*Given records:*
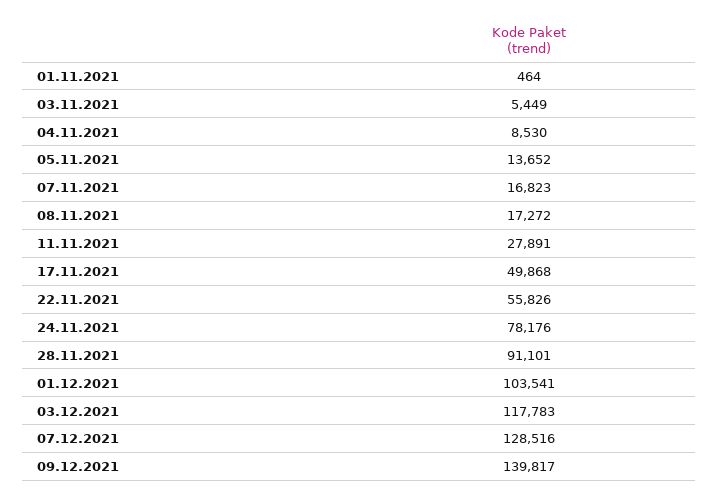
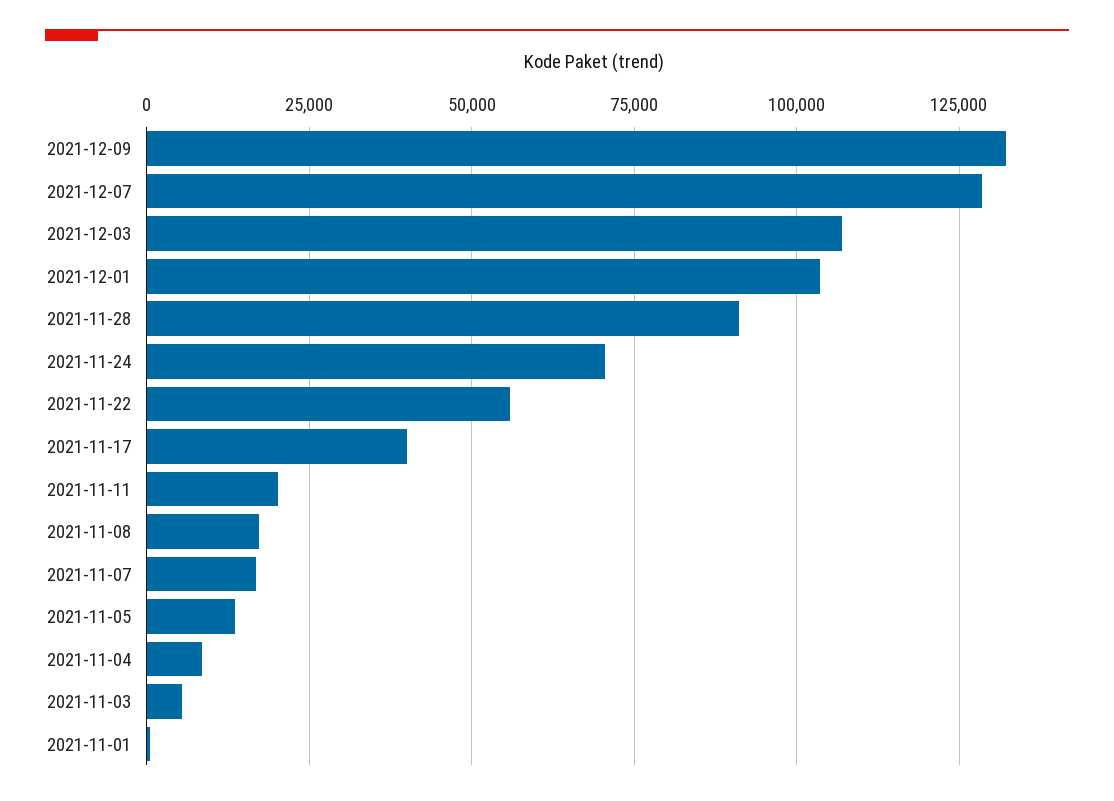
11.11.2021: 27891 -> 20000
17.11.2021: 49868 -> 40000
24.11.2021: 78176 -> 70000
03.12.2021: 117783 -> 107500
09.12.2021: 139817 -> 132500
--
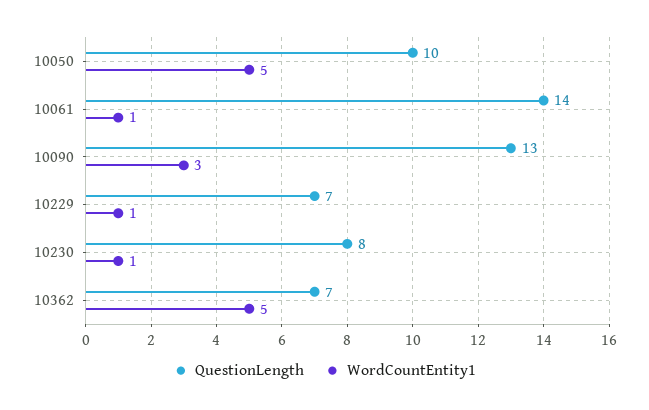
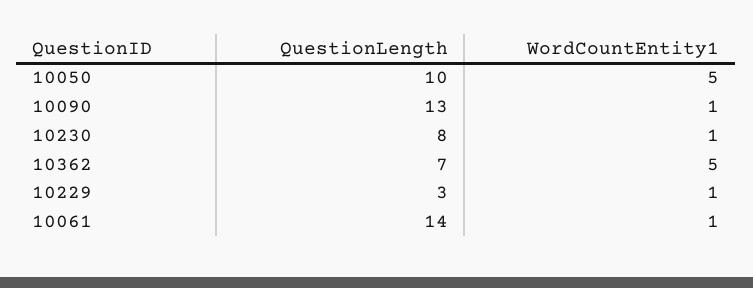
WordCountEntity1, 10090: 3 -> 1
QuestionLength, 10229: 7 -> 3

*What you have to do:* Above are some lines. Repeat exactly, and only, those from the line that has "17.11.2021: 49868 -> 40000" through the line that has "09.12.2021: 139817 -> 132500".

*Solution for this task:*
17.11.2021: 49868 -> 40000
24.11.2021: 78176 -> 70000
03.12.2021: 117783 -> 107500
09.12.2021: 139817 -> 132500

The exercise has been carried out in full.